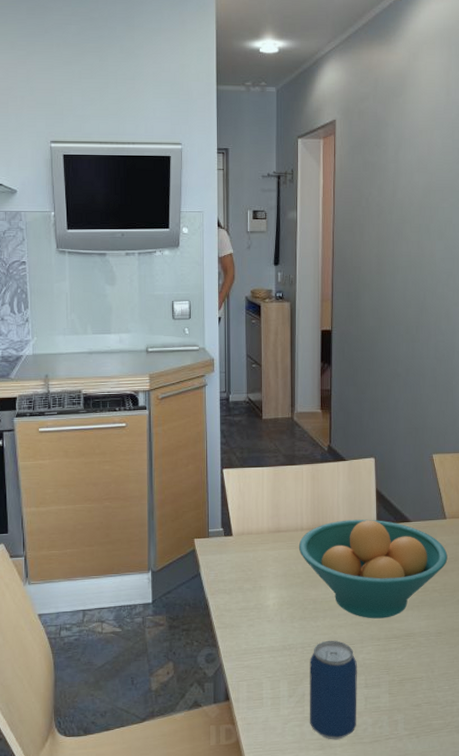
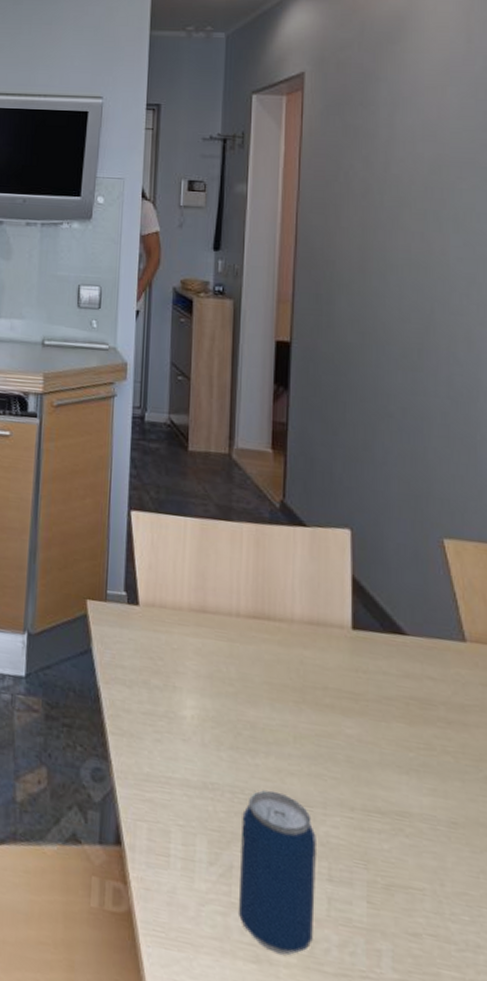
fruit bowl: present [298,519,448,619] -> none [232,612,468,778]

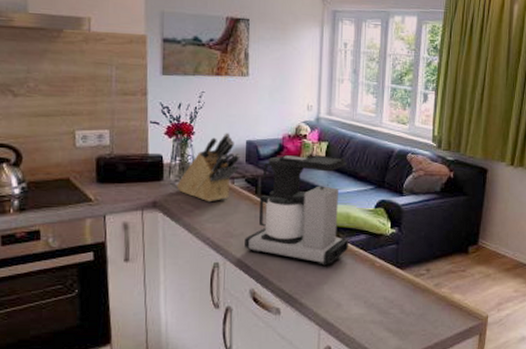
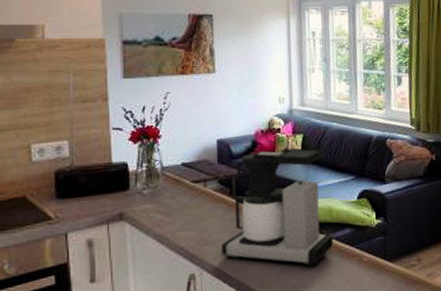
knife block: present [177,133,241,202] -> none [145,133,212,209]

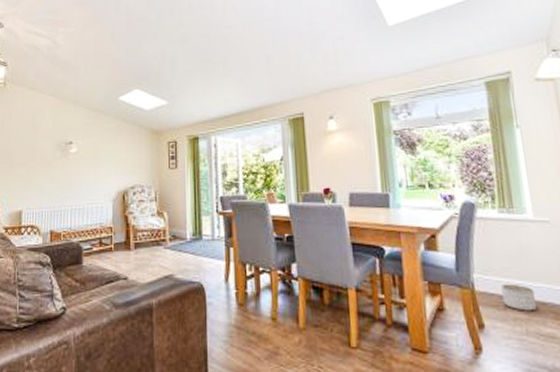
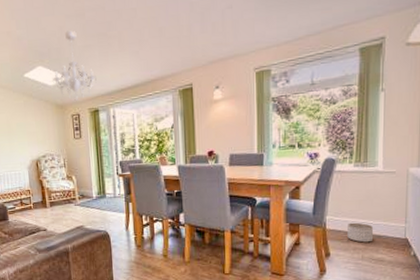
chandelier: none [150,55,198,127] -> present [53,30,97,101]

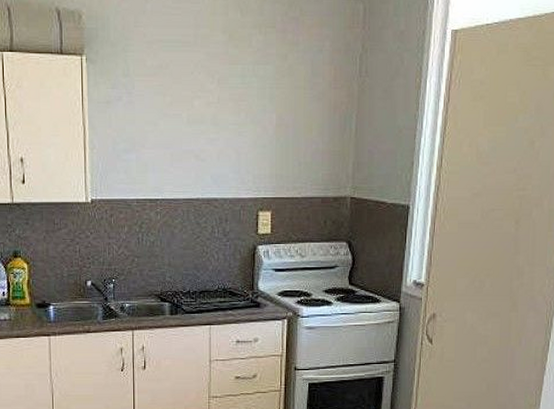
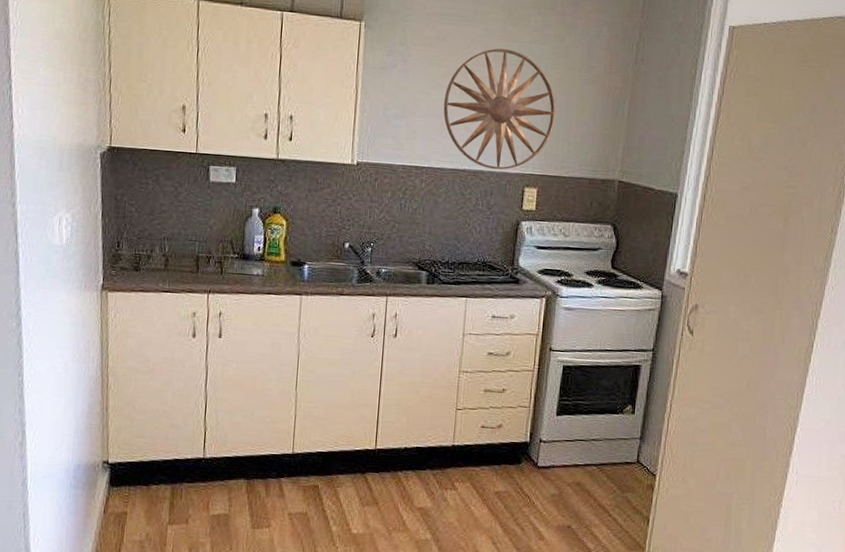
wall art: none [172,72,284,196] -> present [443,48,556,170]

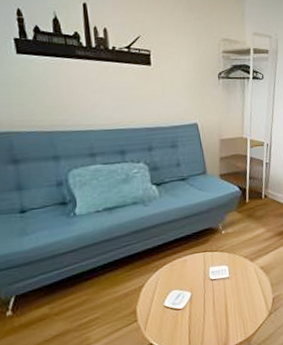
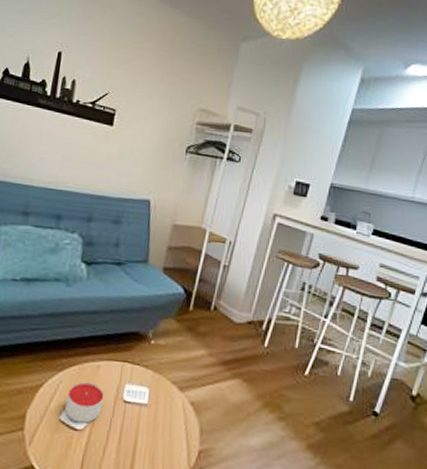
candle: none [165,273,195,305] -> present [65,382,104,423]

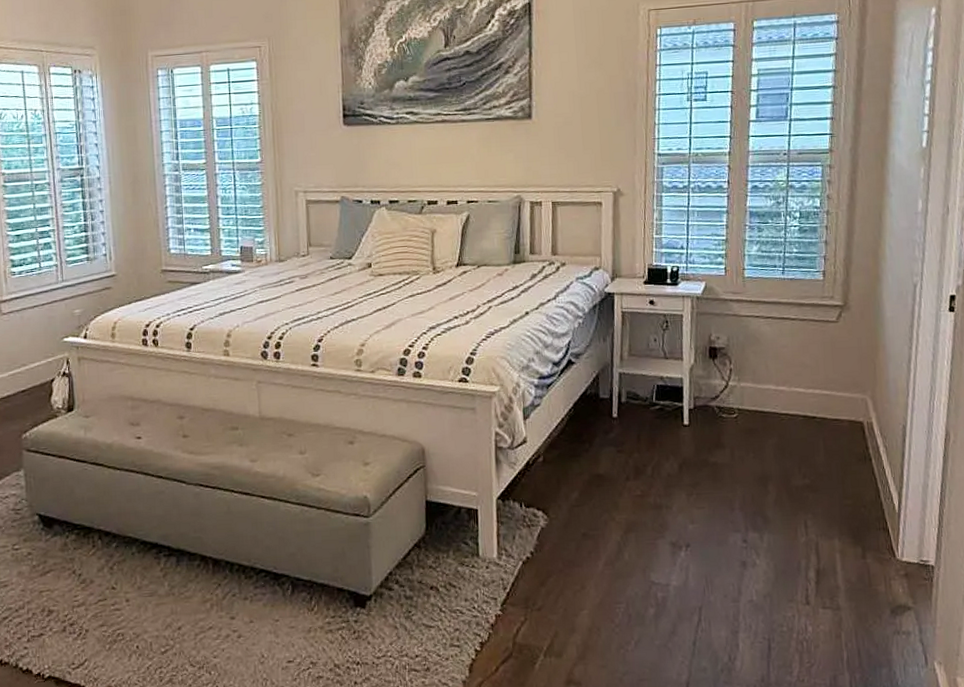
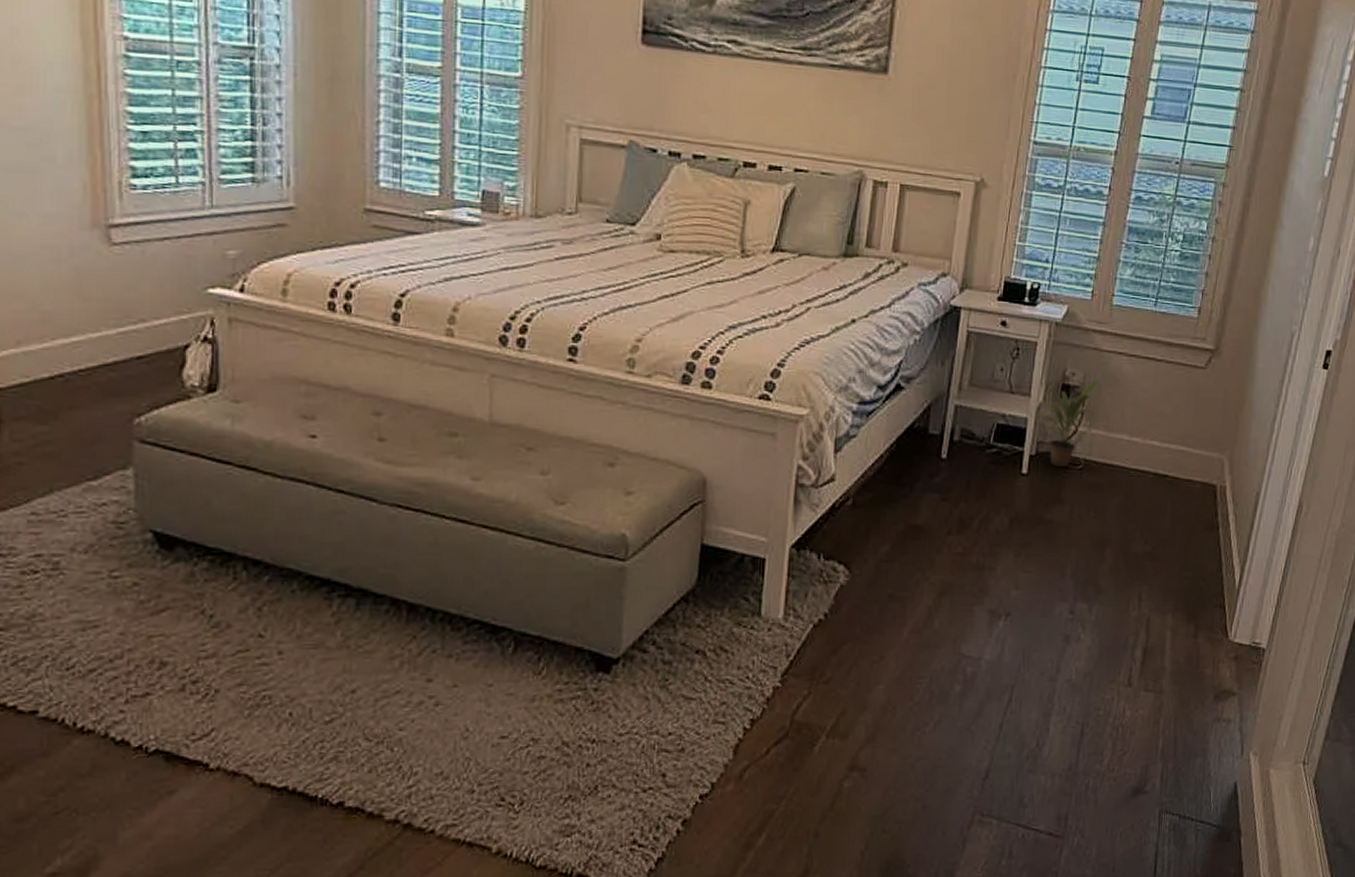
potted plant: none [696,341,742,418] -> present [1044,380,1099,468]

| Your task |
Could you set down, exactly as written, every line from the one with "knife block: present" to the end of the data, both ends included? Leave out the pictures.

| Exercise output |
knife block: present [177,133,241,202] -> none [145,133,212,209]

chandelier: none [150,55,198,127] -> present [53,30,97,101]

wall art: none [172,72,284,196] -> present [443,48,556,170]

candle: none [165,273,195,305] -> present [65,382,104,423]

potted plant: none [696,341,742,418] -> present [1044,380,1099,468]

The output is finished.